**Trecho do documento:**

"""

PRINCIPAIS INOVAÇÕES DO NOVO CÓDIGO ANBIMA DE OFERTAS

PRINCIPAIS INOVAÇÕES DO NOVO CÓDIGO ANBIMA DE OFERTAS

 A Associação Nacional das Entidades dos Mercados Financeiro e de Capitais – ANBIMA divulgou, em 28 de fevereiro, seu novo código de autorregulação a respeito das ofertas públicas de valores mobiliários.

Com a entrada em vigor do novo Código ANBIMA de Regulação e Melhores Práticas para Estruturação, Coordenação e Distribuição de Ofertas Públicas de Valores Mobiliários e Ofertas Públicas de Aquisição de Valores Mobiliários – ou apenas Código ANBIMA de Ofertas – a ocorrer em 3 de junho de 2019, o mercado de capitais terá que se adaptar às inovações introduzidas.

"""

**Dados para análise:**
"""

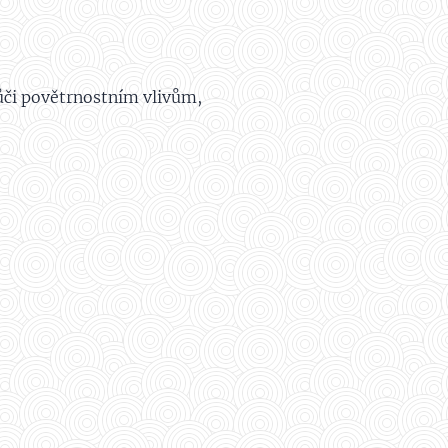
ůči povětrnostním vlivům,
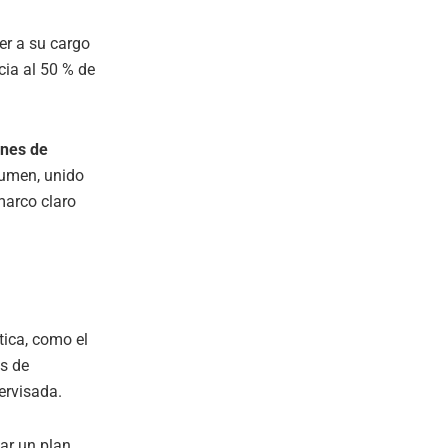
er a su cargo
cia al 50 % de
ones de
lumen, unido
marco claro
tica, como el
as de
ervisada.
ar un plan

"""

**Tarefa proposta A:**
Reproduza fielmente o trecho do texto sobre o novo Código ANBIMA de Ofertas, de "A Associação Nacional" a "de valores mobiliários.".
**Tarefa proposta B:**
Retome o texto sobre o novo Código ANBIMA de Ofertas, escrevendo sua continuação a partir do ponto em que ele termina.

**Espaço de resposta A:**
A Associação Nacional das Entidades dos Mercados Financeiro e de Capitais – ANBIMA divulgou, em 28 de fevereiro, seu novo código de autorregulação a respeito das ofertas públicas de valores mobiliários.

**Espaço de resposta B:**
O presente texto explora as principais inovações trazidas pela ANBIMA, a saber: (i) as regras para registro de ofertas restritas de ações e debêntures; (ii) as novas regras aplicáveis a ofertas de títulos de securitização; e (iii) novas regras aplicáveis aos agentes de notas e agentes fiduciários.

 

  1. Ofertas Restritas de Debêntures e Ações Deverão ser Registradas na ANBIMA: O que muda?

 Como era esperado pelo mercado, a ANBIMA passará a exigir o registro das ofertas públicas de ações e de debêntures realizadas com esforços restritos, realizadas conforme o procedimento disposto na Instrução CVM nº 476, de 16 de janeiro de 2009. Neste artigo, vamos explorar quais são as principais novidades para Ofertas Restritas decorrentes deste novo código.

As regras mencionadas abaixo será aplicáveis às ofertas restritas que se encerrarem a partir de 3 de junho de 2019.

 

Novos Documentos Obrigatórios: Memorando de Ações e Sumário de Debêntures

A principal destas mudanças é a exigência de elaboração e entrega aos investidores de documentos contendo informações relativas às Ofertas Restritas de debêntures e de ações, com conteúdo semelhante a uma lâmina ou term sheet da operação.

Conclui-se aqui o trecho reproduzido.